─── Data for analysis

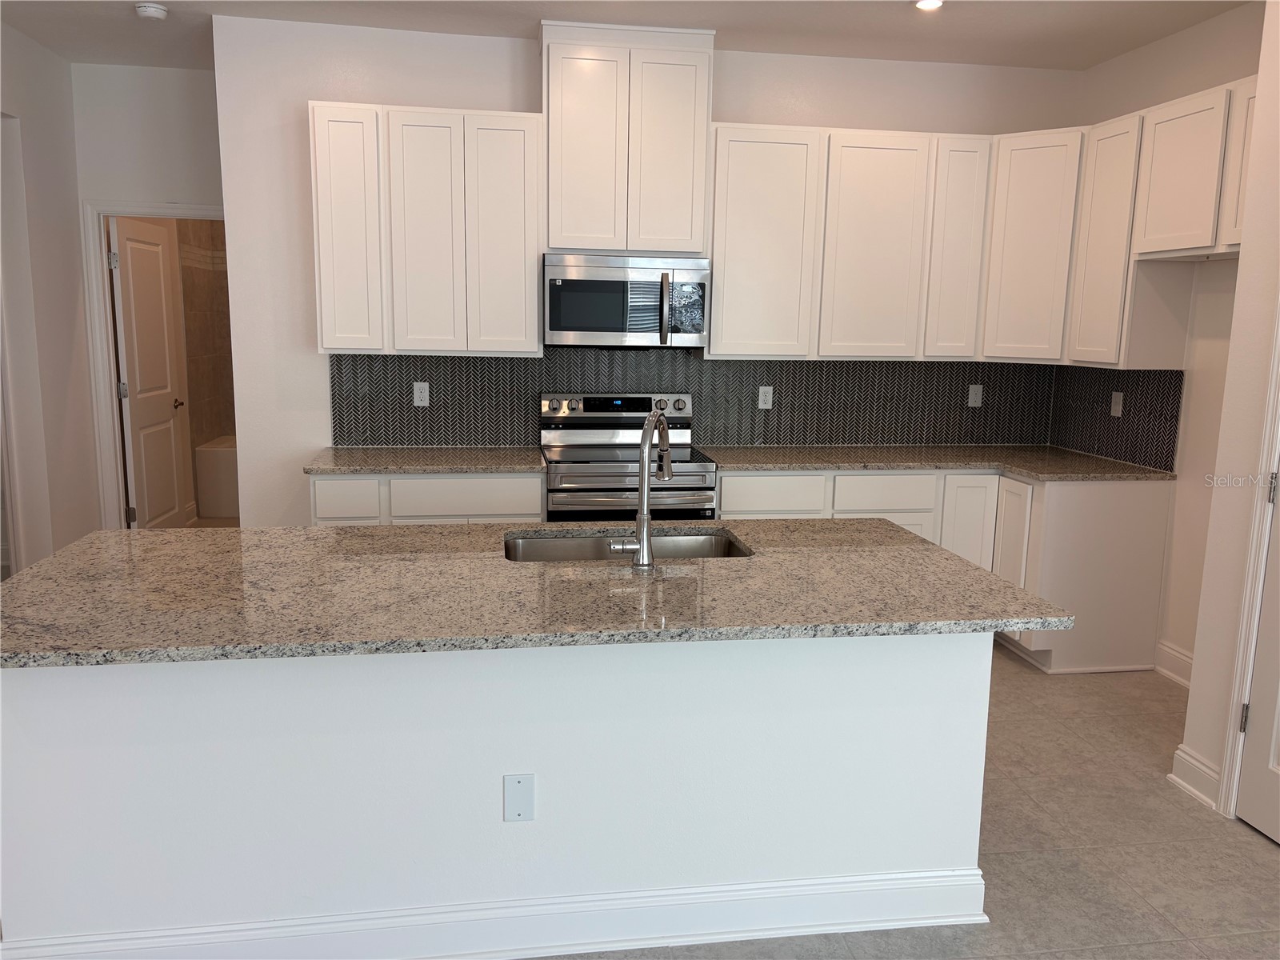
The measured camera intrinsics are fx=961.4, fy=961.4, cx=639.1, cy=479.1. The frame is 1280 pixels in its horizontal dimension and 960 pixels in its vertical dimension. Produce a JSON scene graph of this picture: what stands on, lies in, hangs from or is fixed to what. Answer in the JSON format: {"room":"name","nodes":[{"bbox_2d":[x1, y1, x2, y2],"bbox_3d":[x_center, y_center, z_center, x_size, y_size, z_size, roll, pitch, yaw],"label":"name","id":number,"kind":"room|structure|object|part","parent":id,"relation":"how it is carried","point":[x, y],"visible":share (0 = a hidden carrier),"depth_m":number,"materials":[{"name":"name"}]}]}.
{"room":"kitchen","nodes":[
{"label":"kitchen","id":0,"kind":"room"},
{"bbox_2d":[0,17,100,577],"bbox_3d":[-2.482,-0.149,1.445,0.124,2.827,7.868,0,10,-9],"label":"left wall","id":1,"kind":"structure","parent":0,"point":[75,275],"depth_m":4.77,"materials":[{"name":"white paint"}]},
{"bbox_2d":[69,64,227,528],"bbox_3d":[-2.522,-0.837,5.436,1.201,2.837,0.120,0,10,-9],"label":"hallway wall","id":2,"kind":"structure","parent":0,"point":[144,71],"depth_m":5.17,"materials":[{"name":"white paint"}]},
{"bbox_2d":[79,200,227,531],"bbox_3d":[-2.596,-0.478,5.501,0.944,2.123,0.148,0,10,-9],"label":"door frame","id":3,"kind":"structure","parent":2,"relation":"attached to","point":[112,404],"depth_m":5.33,"materials":[{"name":"white paint"}]},
{"bbox_2d":[107,214,191,529],"bbox_3d":[-3.038,-0.548,5.992,0.153,2.024,0.834,0,10,-9],"label":"bathroom door","id":4,"kind":"structure","parent":3,"relation":"attached to","point":[128,345],"depth_m":5.90,"materials":[{"name":"white paint"}]},
{"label":"handle","id":5,"kind":"part","parent":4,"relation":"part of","materials":[{"name":"metal"}]},
{"bbox_2d":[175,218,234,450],"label":"bathroom wall","id":6,"kind":"structure","parent":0,"point":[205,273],"depth_m":7.40,"materials":[{"name":"tile"}]},
{"bbox_2d":[193,435,239,517],"bbox_3d":[-2.562,-0.044,7.569,1.536,0.515,0.773,0,10,-9],"label":"bathtub","id":7,"kind":"object","parent":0,"point":[208,455],"visible":0.27,"depth_m":7.11,"materials":[{"name":"white"}]},
{"bbox_2d":[0,0,1258,71],"bbox_3d":[-0.510,-1.641,1.774,7.369,0.100,10.402,0,10,-9],"label":"ceiling","id":8,"kind":"structure","parent":0,"point":[966,58],"depth_m":4.21,"materials":[{"name":"white paint"}]},
{"bbox_2d":[135,1,168,19],"bbox_3d":[-2.092,-2.006,4.125,0.131,0.039,0.130,0,10,-9],"label":"smoke detector","id":9,"kind":"object","parent":8,"relation":"attached to","point":[152,9],"visible":0.99,"depth_m":4.09,"materials":[{"name":"white plastic"}]},
{"bbox_2d":[913,0,943,10],"bbox_3d":[1.164,-1.912,3.854,0.136,0.010,0.136,0,10,-9],"label":"recessed light","id":10,"kind":"object","parent":8,"relation":"in","point":[926,4],"visible":0.98,"depth_m":3.87,"materials":[{"name":"white"}]},
{"bbox_2d":[204,12,1076,522],"bbox_3d":[0.164,-0.677,4.847,4.245,2.826,0.126,0,10,-9],"label":"back wall","id":11,"kind":"structure","parent":0,"point":[303,95],"depth_m":4.49,"materials":[{"name":"white paint"}]},
{"bbox_2d":[310,101,542,354],"bbox_3d":[-0.949,-1.109,4.396,0.985,1.059,0.318,0,10,-9],"label":"upper cabinet","id":12,"kind":"object","parent":11,"relation":"attached to","point":[523,315],"visible":0.96,"depth_m":4.24,"materials":[{"name":"white paint"}]},
{"bbox_3d":[-1.306,-1.075,4.283,0.287,1.065,0.114,0,10,-9],"label":"cabinet door","id":13,"kind":"part","parent":12,"relation":"part of","materials":[{"name":"white paint"}]},
{"bbox_3d":[-0.960,-1.056,4.339,0.312,1.074,0.122,0,10,-9],"label":"cabinet door","id":14,"kind":"part","parent":12,"relation":"part of","materials":[{"name":"white paint"}]},
{"bbox_3d":[-0.634,-1.077,4.423,0.304,1.074,0.104,0,10,-9],"label":"cabinet door","id":15,"kind":"part","parent":12,"relation":"part of","materials":[{"name":"white paint"}]},
{"bbox_2d":[539,20,715,258],"bbox_3d":[-0.074,-1.530,4.444,0.769,0.976,0.321,0,10,-9],"label":"upper cabinet","id":16,"kind":"object","parent":11,"relation":"attached to","point":[554,230],"visible":0.92,"depth_m":4.29,"materials":[{"name":"white paint"}]},
{"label":"door","id":17,"kind":"part","parent":16,"relation":"part of","materials":[{"name":"white paint"}]},
{"bbox_2d":[542,251,708,347],"bbox_3d":[-0.076,-0.829,4.518,0.750,0.414,0.453,0,10,-9],"label":"microwave","id":18,"kind":"object","parent":16,"relation":"attached to","point":[582,326],"visible":0.99,"depth_m":4.35,"materials":[{"name":"silver metal"}]},
{"bbox_3d":[0.111,-0.773,4.351,0.042,0.317,0.110,0,10,-9],"label":"microwave handle","id":19,"kind":"part","parent":18,"relation":"part of","materials":[{"name":"silver metal"}]},
{"bbox_3d":[0.120,-1.455,4.398,0.300,0.889,0.091,0,10,-9],"label":"door","id":20,"kind":"part","parent":16,"relation":"part of","materials":[{"name":"white paint"}]},
{"bbox_2d":[328,349,1059,446],"bbox_3d":[0.358,-0.410,4.864,3.721,0.482,0.008,0,10,-9],"label":"tile backsplash","id":21,"kind":"structure","parent":11,"relation":"attached to","point":[443,380],"depth_m":4.85,"materials":[{"name":"tile"}]},
{"bbox_2d":[412,381,430,406],"bbox_3d":[-1.057,-0.414,4.659,0.071,0.114,0.008,0,10,-9],"label":"wall outlet","id":22,"kind":"object","parent":21,"relation":"attached to","point":[420,404],"visible":0.99,"depth_m":4.66,"materials":[{"name":"white plastic"}]},
{"bbox_2d":[757,384,773,408],"bbox_3d":[0.644,-0.418,4.917,0.071,0.116,0.008,0,10,-9],"label":"outlet","id":23,"kind":"object","parent":21,"relation":"attached to","point":[764,407],"visible":0.99,"depth_m":4.91,"materials":[{"name":"white plastic"}]},
{"bbox_2d":[967,383,983,407],"bbox_3d":[1.781,-0.444,5.094,0.071,0.116,0.009,0,10,-9],"label":"outlet","id":24,"kind":"object","parent":21,"relation":"attached to","point":[976,404],"visible":0.99,"depth_m":5.09,"materials":[{"name":"white plastic"}]},
{"bbox_2d":[701,122,1073,360],"bbox_3d":[1.127,-1.133,4.700,1.770,1.022,0.384,0,10,-9],"label":"upper cabinet run","id":25,"kind":"object","parent":11,"relation":"attached to","point":[746,165],"visible":0.92,"depth_m":4.52,"materials":[{"name":"white paint"}]},
{"bbox_3d":[0.563,-1.081,4.549,0.453,1.050,0.224,0,10,-9],"label":"cabinet door","id":26,"kind":"part","parent":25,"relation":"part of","materials":[{"name":"white paint"}]},
{"bbox_3d":[1.120,-1.073,4.596,0.449,1.045,0.226,0,10,-9],"label":"cabinet door","id":27,"kind":"part","parent":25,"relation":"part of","materials":[{"name":"white wood"}]},
{"bbox_3d":[1.541,-1.092,4.668,0.240,1.042,0.231,0,10,-9],"label":"cabinet door","id":28,"kind":"part","parent":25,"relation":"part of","materials":[{"name":"white wood"}]},
{"bbox_2d":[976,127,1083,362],"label":"corner upper cabinet","id":29,"kind":"object","parent":11,"relation":"attached to","point":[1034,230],"visible":0.7,"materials":[{"name":"white paint"}]},
{"bbox_2d":[544,646,1279,959],"bbox_3d":[-0.614,1.264,1.970,8.028,0.060,9.680,0,10,-9],"label":"floor","id":30,"kind":"structure","parent":0,"point":[1265,856],"depth_m":2.89,"materials":[{"name":"tile"}]},
{"bbox_2d":[308,471,546,525],"bbox_3d":[-0.953,0.353,4.483,1.023,0.880,0.620,0,10,-9],"label":"base cabinet","id":31,"kind":"object","parent":30,"relation":"on","point":[478,493],"visible":0.19,"depth_m":4.13,"materials":[{"name":"white paint"}]},
{"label":"drawer","id":32,"kind":"part","parent":31,"relation":"part of","materials":[{"name":"white paint"}]},
{"bbox_2d":[301,447,547,474],"bbox_3d":[-0.964,-0.095,4.418,1.090,0.035,0.678,0,10,-9],"label":"countertop","id":33,"kind":"structure","parent":31,"relation":"on","point":[481,461],"depth_m":4.26,"materials":[{"name":"grey stone"}]},
{"bbox_2d":[0,632,995,959],"bbox_3d":[-0.338,0.684,2.626,2.385,0.879,0.781,0,10,-9],"label":"kitchen island","id":34,"kind":"object","parent":30,"relation":"on","point":[81,765],"visible":0.74,"depth_m":2.28,"materials":[{"name":"white paint"}]},
{"bbox_2d":[0,865,995,959],"bbox_3d":[-0.301,1.077,2.460,2.397,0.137,0.434,0,10,-9],"label":"island baseboard","id":35,"kind":"structure","parent":34,"relation":"attached to","point":[825,929],"depth_m":2.35,"materials":[{"name":"white paint"}]},
{"bbox_2d":[503,772,535,822],"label":"blank wall plate","id":36,"kind":"object","parent":34,"relation":"attached to","point":[512,778],"visible":0.98,"depth_m":2.27,"materials":[{"name":"white plastic"}]},
{"bbox_2d":[0,517,1071,666],"bbox_3d":[-0.327,0.237,2.537,2.525,0.036,1.185,0,10,-9],"label":"island countertop","id":37,"kind":"structure","parent":34,"relation":"on","point":[756,563],"depth_m":2.25,"materials":[{"name":"grey stone"}]},
{"bbox_2d":[503,527,751,562],"bbox_3d":[-0.036,0.313,2.813,0.742,0.201,0.442,0,10,-9],"label":"sink","id":38,"kind":"object","parent":37,"relation":"in","point":[552,550],"visible":0.29,"depth_m":2.97,"materials":[{"name":"silver metal"}]},
{"bbox_2d":[611,406,671,570],"bbox_3d":[0.018,0.008,2.562,0.112,0.416,0.276,5,11,22],"label":"faucet","id":39,"kind":"object","parent":37,"relation":"on","point":[642,563],"visible":1,"depth_m":2.47,"materials":[{"name":"silver metal"}]},
{"bbox_2d":[540,392,715,521],"bbox_3d":[-0.078,0.210,4.537,0.752,1.177,0.707,0,10,-9],"label":"range","id":40,"kind":"object","parent":30,"relation":"on","point":[584,421],"visible":0.54,"depth_m":4.36,"materials":[{"name":"silver metal"}]},
{"bbox_3d":[-0.101,-0.335,4.646,0.762,0.122,0.166,0,10,-9],"label":"control panel","id":41,"kind":"part","parent":40,"relation":"part of","materials":[{"name":"silver metal"}]},
{"bbox_2d":[717,468,1176,676],"bbox_3d":[1.321,0.371,4.616,1.990,0.878,0.973,0,10,-9],"label":"base cabinet","id":42,"kind":"object","parent":30,"relation":"on","point":[722,506],"visible":0.33,"depth_m":4.36,"materials":[{"name":"white paint"}]},
{"bbox_2d":[697,444,1176,480],"bbox_3d":[1.368,-0.089,4.686,2.102,0.035,0.961,0,10,-9],"label":"countertop","id":43,"kind":"structure","parent":42,"relation":"on","point":[1037,471],"depth_m":4.54,"materials":[{"name":"stone"}]},
{"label":"cabinet door","id":44,"kind":"part","parent":42,"relation":"part of","materials":[{"name":"white paint"}]},
{"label":"cabinet door","id":45,"kind":"part","parent":42,"relation":"part of","materials":[{"name":"white paint"}]},
{"bbox_2d":[1063,0,1267,686],"bbox_3d":[2.448,-0.503,4.051,0.121,2.806,2.147,0,10,-9],"label":"right wall","id":46,"kind":"structure","parent":0,"point":[1143,54],"depth_m":4.14,"materials":[{"name":"paint"}]},
{"bbox_2d":[1048,364,1183,470],"bbox_3d":[2.304,-0.329,4.688,0.009,0.454,0.936,0,10,-9],"label":"tile backsplash","id":47,"kind":"structure","parent":46,"relation":"attached to","point":[1114,374],"depth_m":4.61,"materials":[{"name":"black tile"}]},
{"bbox_2d":[1109,391,1123,416],"bbox_3d":[2.314,-0.367,4.668,0.010,0.115,0.072,0,10,-9],"label":"outlet","id":48,"kind":"object","parent":47,"relation":"attached to","point":[1114,412],"visible":0.98,"depth_m":4.66,"materials":[{"name":"white plastic"}]},
{"bbox_2d":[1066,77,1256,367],"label":"upper cabinet","id":49,"kind":"object","parent":46,"relation":"attached to","point":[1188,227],"visible":0.81,"depth_m":4.22,"materials":[{"name":"white wood"}]},
{"bbox_3d":[2.477,-1.267,3.863,0.094,0.604,0.362,0,10,-9],"label":"cabinet door","id":50,"kind":"part","parent":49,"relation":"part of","materials":[{"name":"white wood"}]},
{"bbox_2d":[1153,640,1194,686],"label":"baseboard","id":51,"kind":"structure","parent":46,"relation":"attached to","point":[1170,652],"depth_m":4.28,"materials":[{"name":"white paint"}]},
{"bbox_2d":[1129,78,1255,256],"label":"upper cabinet","id":52,"kind":"object","parent":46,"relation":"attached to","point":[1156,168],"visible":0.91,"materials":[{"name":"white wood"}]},
{"bbox_2d":[1173,0,1279,826],"bbox_3d":[2.627,0.079,0.642,0.770,2.861,5.239,0,10,-9],"label":"right wall","id":53,"kind":"structure","parent":0,"point":[1241,262],"depth_m":3.02,"materials":[{"name":"paint"}]},
{"bbox_2d":[1167,744,1221,810],"bbox_3d":[1.865,0.997,3.224,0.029,0.132,0.241,0,10,-9],"label":"baseboard","id":54,"kind":"structure","parent":53,"relation":"attached to","point":[1202,794],"depth_m":3.21,"materials":[{"name":"white paint"}]},
{"bbox_2d":[1216,299,1279,826],"bbox_3d":[2.032,0.085,2.516,0.135,2.166,0.948,0,10,-9],"label":"door frame","id":55,"kind":"structure","parent":53,"relation":"attached to","point":[1268,455],"depth_m":2.98,"materials":[{"name":"white paint"}]},
{"bbox_2d":[1234,468,1279,846],"bbox_3d":[1.980,0.130,2.529,0.103,2.040,0.789,0,10,-9],"label":"right door","id":56,"kind":"structure","parent":53,"relation":"in","point":[1260,657],"depth_m":2.96,"materials":[{"name":"white paint"}]},
{"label":"hinge","id":57,"kind":"part","parent":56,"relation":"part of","materials":[{"name":"metal"}]},
{"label":"hinge","id":58,"kind":"part","parent":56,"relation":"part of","materials":[{"name":"silver metal"}]}
]}

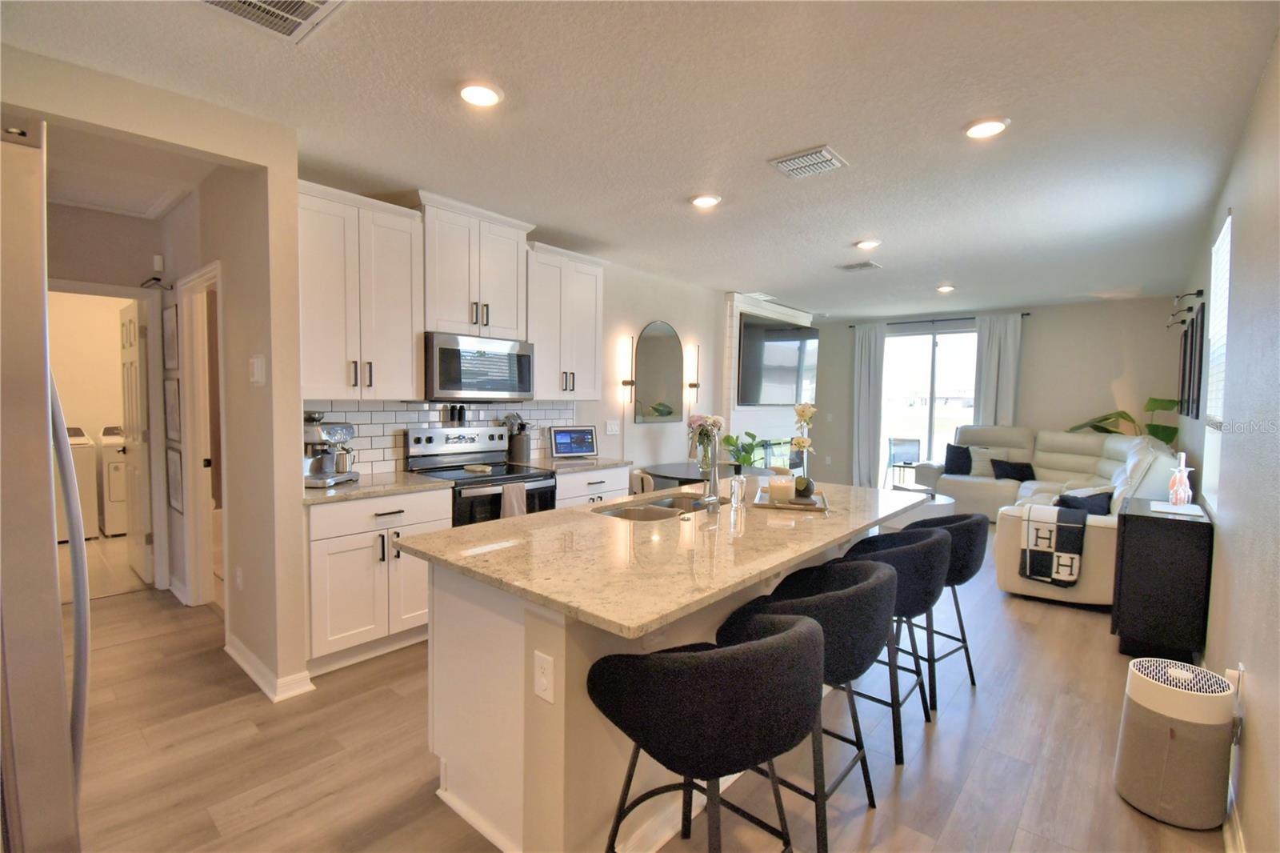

──────

**What you will do:**
Your reply should be a single number: how many lines in the entries above hold the string "bathroom".

**Written response:**
2